There is no requirement to do physical exercise when you are at work but... the argument levelled at us is that we must keep fit on our days off. The beauty of that is that if we are injured, say, running, and cannot work, because it is not an “in-service” injury we face the prospect of no pension until later in life and dismissal. Much cheaper.
When I joined the fire service, I joined the 1992 pension scheme. It costs me over £300 a month and I always knew it was an 11pc contribution and would take me 30 years to fill up my pension pot.
So I knew I’d reach 58 and retire.
Then, in 2005, our pension scheme changed. The government decided the scheme was not affordable, and set up a new 8pc, 40 year scheme, but only for new entrants. This scheme was established for the long-term affordability of fire service pensions. The retirement age was set at 60.
But my union did not take action against the scheme, because it did not affect any of its members.

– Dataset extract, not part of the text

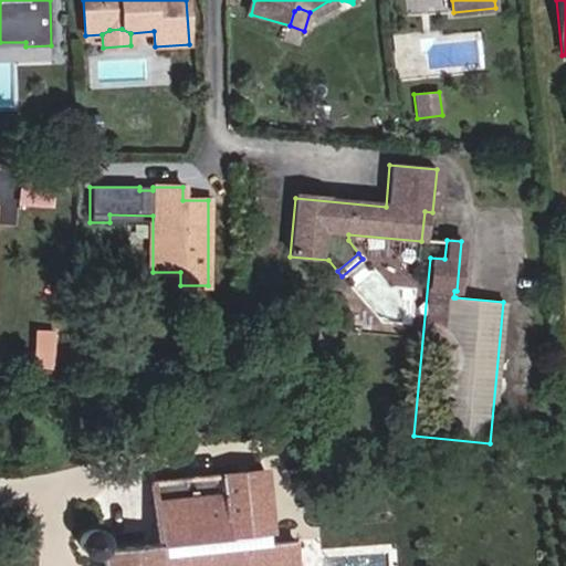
[(318,347),(331,348),(332,328),(320,328),(318,347)]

Because everyone who was already a firefighter was ring-fenced there was no legitimate dispute. A union can only represent its members.
The difference this time is that not everyone is ring-fenced. The government have gambled that if they protect the firefighters nearing retirement, they would not vote to strike. They gambled that the older guys would not care about the younger ones. But I’m delighted they do – 80pc who voted, voted yes.
Maybe our political leaders thought we held greed in as high esteem as they do. They didn’t take into account how we in the fire service try to look after each other – how it is in our nature to stick together and protect the vulnerable in society.
We stand by to help those in need – including our own.
I disagree with the encouragement of greed, and that big multi-national organisations need to pay less tax for the greater good.
But my point? Why do I think it’s okay to strike?
Well, because in 2005 a pension scheme was launched, designed to fix the fire service pensions for the long-term.
In 2008, greed caused the banking crisis, and all of a sudden our three-year-old scheme isn’t actually affordable now. We need a new scheme, much more expensive to the individual, to replace it.
About 13pc contributions and 40 years. Tens of thousands of pounds more for each person paying into the scheme, to get less out at the end of it. Can you see why I and my colleagues feel a little hard done by?
You might not agree with me, but if you see a picket line outside a fire station, please remember we took action because we feel we are paying more than our fair share, and that we are losing money each time we do.
Maybe it’s because we’re greedy, but then aren’t our government rather happy to encourage greed in individuals? Or is that only for some of us? The ones with enough money as it is?